(Beginning of RECORDS FOR PROCESSING)

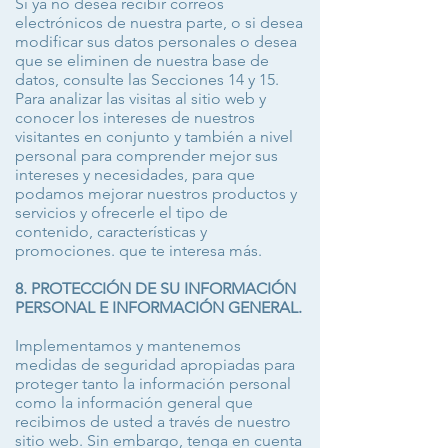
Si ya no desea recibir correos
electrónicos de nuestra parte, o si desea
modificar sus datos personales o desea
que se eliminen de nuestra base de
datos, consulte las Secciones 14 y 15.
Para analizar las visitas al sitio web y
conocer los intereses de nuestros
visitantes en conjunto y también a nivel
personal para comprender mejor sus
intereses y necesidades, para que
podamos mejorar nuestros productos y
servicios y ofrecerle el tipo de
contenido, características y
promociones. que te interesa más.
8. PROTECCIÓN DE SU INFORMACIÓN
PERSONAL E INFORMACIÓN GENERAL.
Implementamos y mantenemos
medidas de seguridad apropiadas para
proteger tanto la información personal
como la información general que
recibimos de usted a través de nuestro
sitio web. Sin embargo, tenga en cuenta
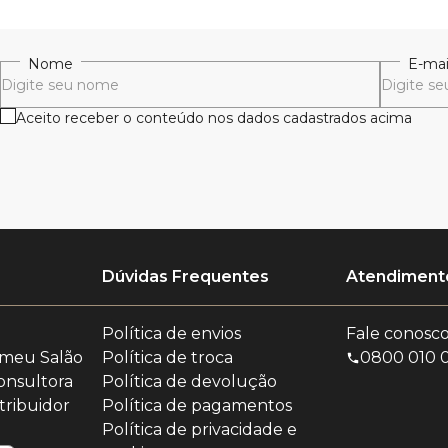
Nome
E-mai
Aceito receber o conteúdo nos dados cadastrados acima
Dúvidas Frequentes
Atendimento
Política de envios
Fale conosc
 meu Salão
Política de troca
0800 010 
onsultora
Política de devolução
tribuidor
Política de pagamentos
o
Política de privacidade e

(End of RECORDS FOR PROCESSING)
(Beginning of RECORDS FOR PROCESSING)

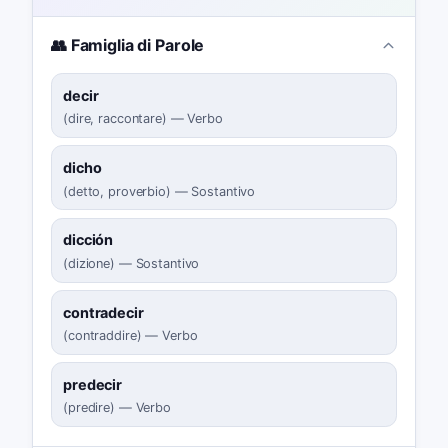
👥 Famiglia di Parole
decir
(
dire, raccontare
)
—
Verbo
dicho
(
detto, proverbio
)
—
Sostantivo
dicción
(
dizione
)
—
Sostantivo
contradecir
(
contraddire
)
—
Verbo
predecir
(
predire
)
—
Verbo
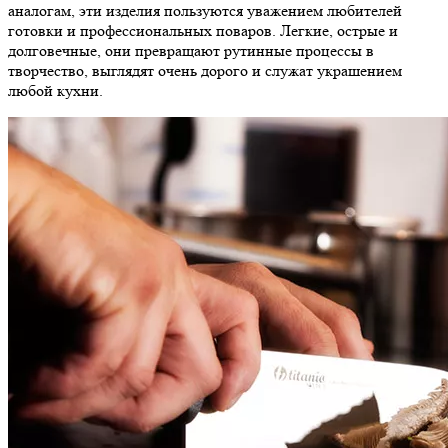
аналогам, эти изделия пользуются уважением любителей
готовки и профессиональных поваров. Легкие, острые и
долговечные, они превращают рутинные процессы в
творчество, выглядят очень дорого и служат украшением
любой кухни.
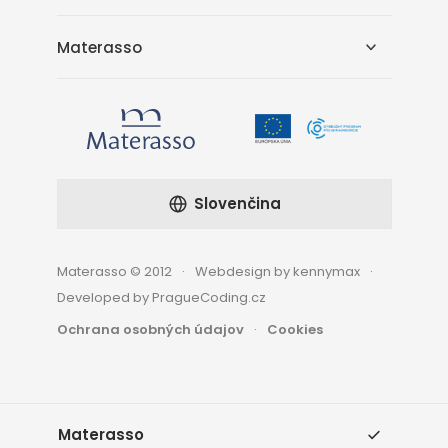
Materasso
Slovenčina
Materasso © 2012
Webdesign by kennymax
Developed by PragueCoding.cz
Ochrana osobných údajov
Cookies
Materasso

(End of RECORDS FOR PROCESSING)

**WHAT IS BEING ASKED**:
Among the entries above, the lines between the ones containing "conocer los intereses de nuestros" and "contenido, características y", inclusive, are to be transcribed exactly. No other line is to be given.

**COMPLETED EXERCISE**:
conocer los intereses de nuestros
visitantes en conjunto y también a nivel
personal para comprender mejor sus
intereses y necesidades, para que
podamos mejorar nuestros productos y
servicios y ofrecerle el tipo de
contenido, características y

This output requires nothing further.